К полудню туман рассеялся. Груженные военным скарбом самолеты начали взлетать. Как ведущий пилот эскадрильи, я взлетал последним, и мои коллеги, ориентируясь на два моих флажка, закрепленных на рулях высоты, должны были пристроиться ко мне. Но, как оказалось, ни уже взлетевшие летчики не могли присоединиться ко мне, ни я к ним. Грузовые ящики с амуницией, которыми обвешали мой самолет, были плохо закреплены. Сразу после взлета они сорвались с болтов и завалились на закрылки. Самолет перестал меня слушаться. Я не мог управлять элеронами и хвостовым оперением. Не мог набрать высоту. Машина теряла скорость. Она двигалась рывками и рыскала то вверх, то вниз. С трудом перелетев рощу, я выключил двигатель и постарался спланировать на относительно ровный участок земли. Самолет плюхнулся брюхом на незамеченный мною кустарник, самортизировал от него и перевернулся. Нам с моим наблюдателем повезло. Мы оба вылетели из кабины и не пострадали.
Подъехал капитан Гефнер. Велел мне плюнуть на самолет и все нагруженное на него барахло. Он достал пистолет-ракетницу и выстрелил в бензобак самолета. Приехав в Трир, мы узнали, что ни один наш самолет до Фюрта не долетел. Из-за тумана все были вынуждены совершить аварийные посадки. Так завершилась история моей боевой эскадрильи.
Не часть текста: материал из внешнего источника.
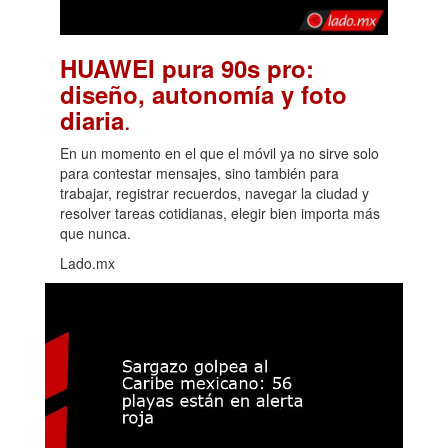
HUAWEI pura 90s pro:
diseño, autonomía y foto
.
diaria
En un momento en el que el móvil ya no sirve solo
para contestar mensajes, sino también para
trabajar, registrar recuerdos, navegar la ciudad y
resolver tareas cotidianas, elegir bien importa más
que nunca.
Lado.mx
Ночью наша колонна прибыла в Фюрт. Ни одна скотина из местных военных и гражданских властей нас не встречала. Я узнал, что в здании ратуши заседал образованный какими-то людьми совет рабочих и солдатских депутатов. Вокруг здания слонялись без дела распоясанные солдаты и неизвестно откуда взявшиеся матросы с красными бантами на груди. Они с недоумением рассматривали нашу форму. Им было невдомек, что это за воинское подразделение такое тут объявилось. Все офицеры и унтер-офицеры одеты и обуты словно щеголи. Я им сделал замечание, почему они не отдают честь офицерам. Вначале они растерялись и стали отдавать мне честь. Но один матрос, что был помоложе и понаглее других, примкнул к своей винтовке штык и обратился к подельникам:
— Товарищи! Давайте этого плюгавого офицеришку поднимем на штыки и вынесем на городскую свалку. Пусть там голодные псы над ним потешатся.
Так, видимо, и произошло бы. Но я и два моих спутника, старший унтер-офицер и обер-фельдфебель, автоматически выхватили из кобур свои пистолеты и направили на зарвавшихся мерзавцев. Должен сказать, что если бы начал стрелять только один я из своего могучего трофейного автоматического кольта «М-1911А1» сорок пятого калибра, от этих «товарищей» мало бы что осталось. Они это поняли и отступили. Один из них остался охранять вход в ратушу, предупредительно отвернувшись от нас, другие скрылись в здании.
Я, еще находившийся в возбуждении, с возмущением рассказал капитану Гефнеру о случившемся. Я требовал от него приказа наказать бунтовщиков. Гефнер, будучи по своей натуре человеком мягким и неконфликтным, ответил мне, пряча глаза:
— Ганс! Оглянись вокруг. Империя рушится. В стране революция. Выжить в таких условиях сможет только тот, кто это признает как данность, либо тихо переждет сложные времена.
— Я не понимаю вас, господин капитан. Мы с вами давали присягу кайзеру и Германии. — Я не заметил, как начал переходить на повышенный тон. — Мы воевали за кайзера и Германию. Мы с вами офицеры. Как же мы можем позволить, чтобы всякая дрянь глумилась над государственным флагом рейха, чтобы угрожала расправой представителям законной власти. Я требую, чтобы вы отдали приказ об аресте этого незаконного совета, а заодно и этих дезертиров.
Гефнер скрестил руки на груди, повернулся ко мне спиной и, глядя в окно на ненастное ноябрьское утро, ответил:
— Обер-лейтенант Баур! Приказа не будет.
— Тогда, капитан Гефнер, будет мой приказ. — Я развернулся на каблуках и направился к двери.
— Стойте, Баур. Вся ответственность ляжет на вас. Меня от этого увольте.
Я не ответил. Вышел и громко хлопнул дверью. Я договорился с некоторыми, на мой взгляд, верными государству офицерами и унтер-офицерами восстановить в Фюрте законный порядок. Нас собралось более двадцати человек. Мы взяли со склада карабины, два ручных и один станковый пулемет, гранаты, патроны и строем отправились к зданию ратуши. Я приказал окружить здание и с тремя самыми надежными людьми вошел в помещения, где располагался совет.